REQUEST -
Put every non-blank line of the items below into a Markdown table with two columns, Row and Line, and number the rows in order. Leave the pictures out.

[EXCERPTED DATA]

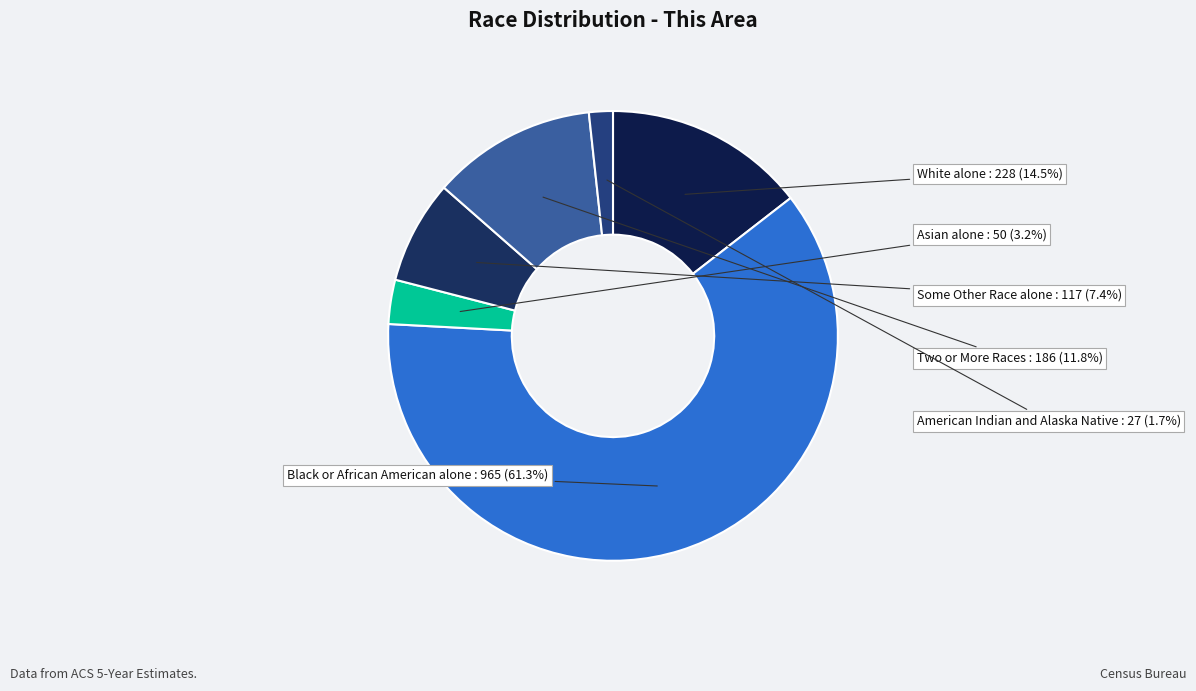

What portion of the pie excludes Black or African American alone?

38.7%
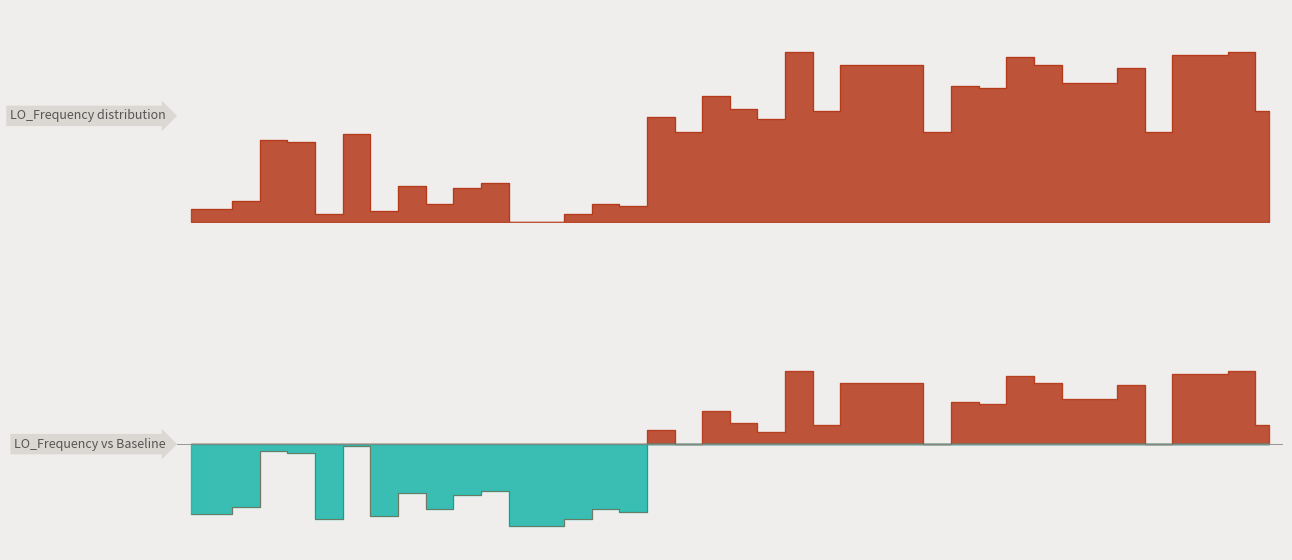

Where is the first local maximum?

10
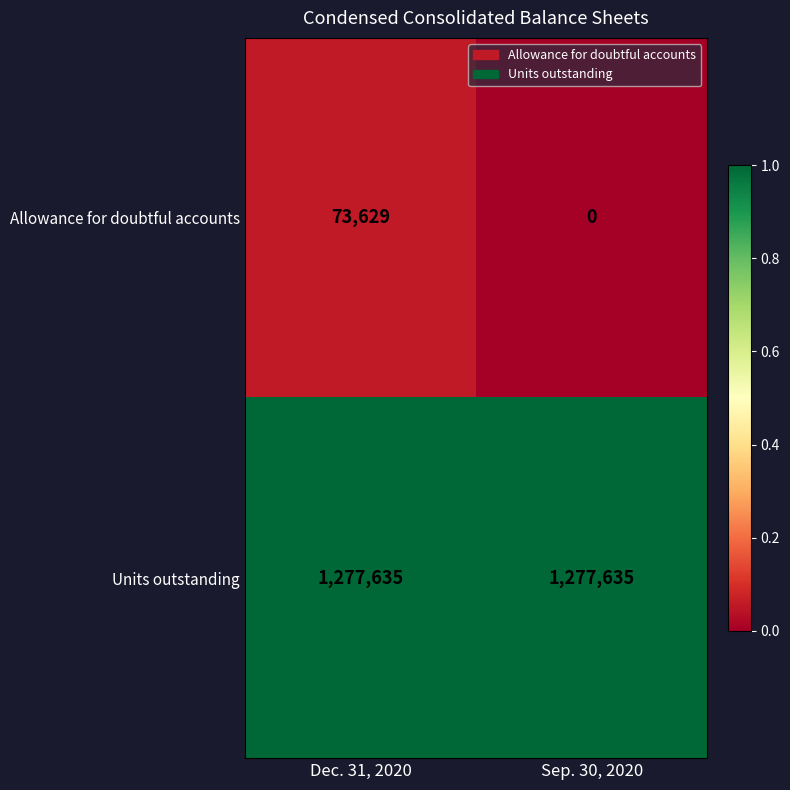

Reading left to right, extract all data points from this chart.

Allowance for doubtful accounts: 73629	0
Units outstanding: 1277635	1277635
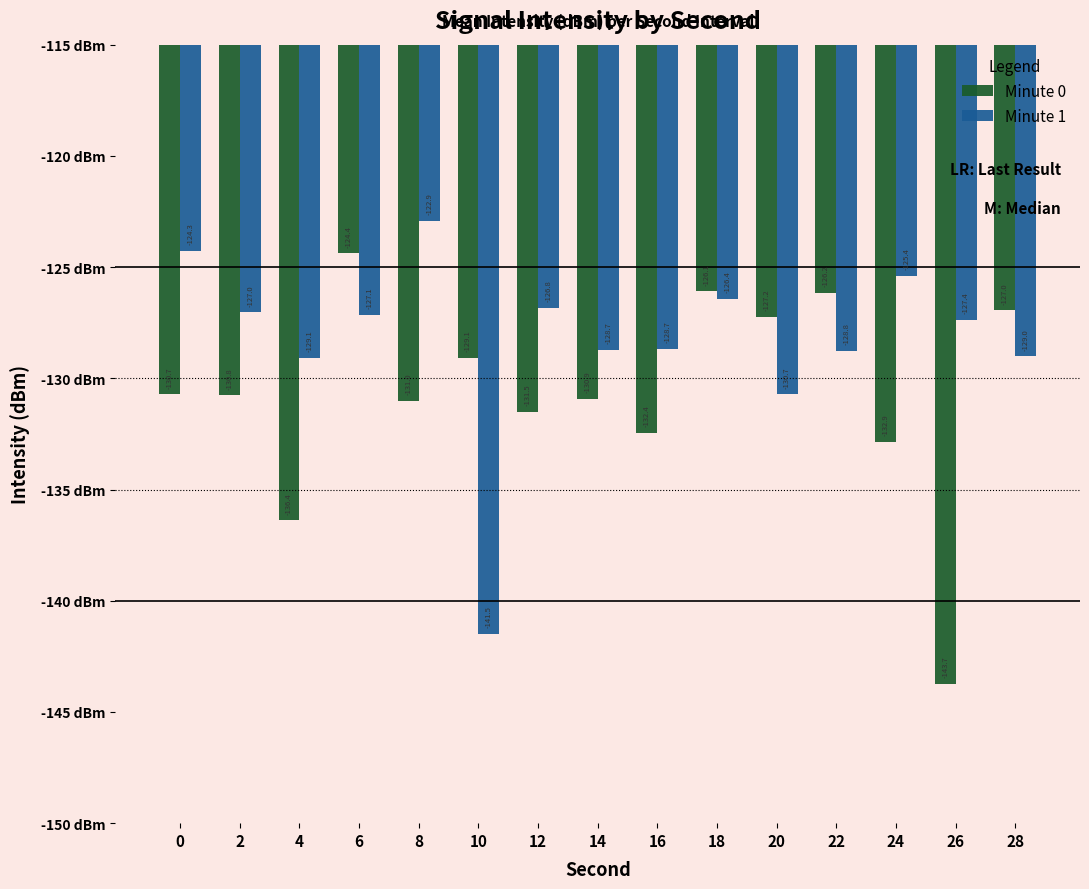

True or false: Minute 0 has a value of -209.5 at 0.

False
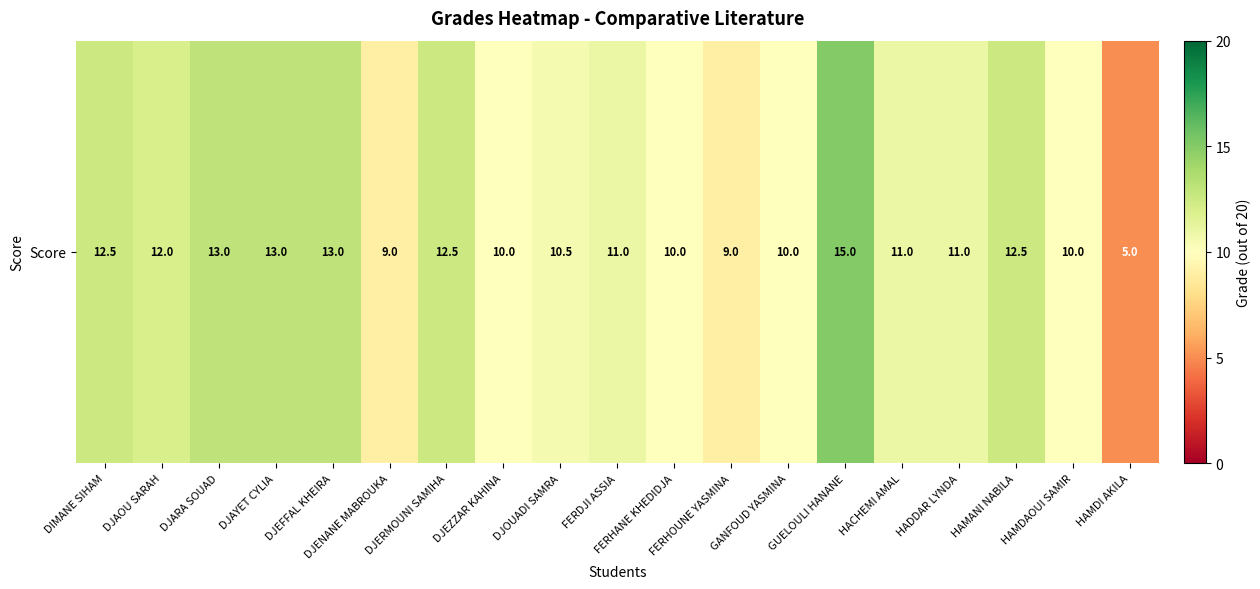

Which category has the lowest value across all series?

HAMDI AKILA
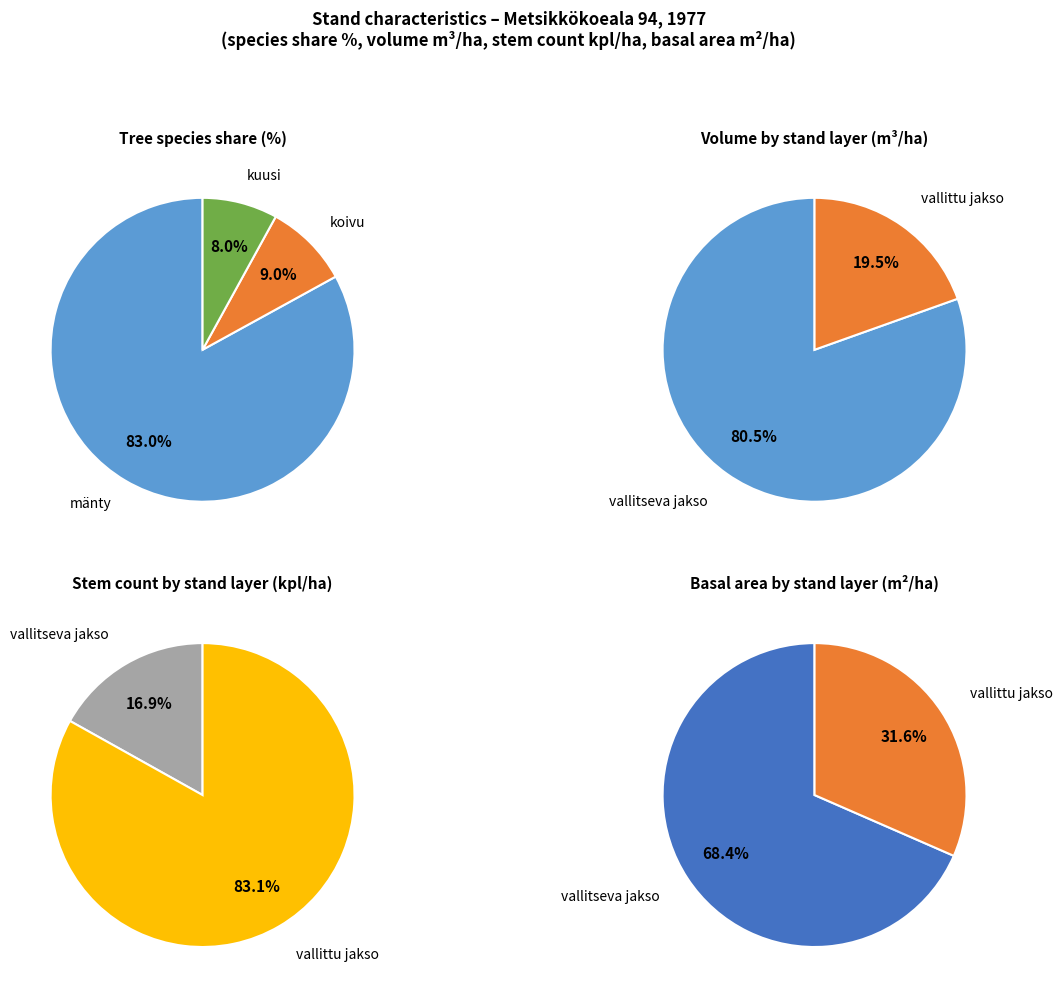

The mänty slice represents 83% of the pie. True or false?

True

[/EXCERPTED DATA]

SOLUTION TO THIS TASK -
| Row | Line |
|---|---|
| 1 | What portion of the pie excludes Black or African American alone? |
| 2 | 38.7% |
| 3 | Where is the first local maximum? |
| 4 | 10 |
| 5 | Reading left to right, extract all data points from this chart. |
| 6 | Allowance for doubtful accounts: 73629	0 |
| 7 | Units outstanding: 1277635	1277635 |
| 8 | True or false: Minute 0 has a value of -209.5 at 0. |
| 9 | False |
| 10 | Which category has the lowest value across all series? |
| 11 | HAMDI AKILA |
| 12 | The mänty slice represents 83% of the pie. True or false? |
| 13 | True |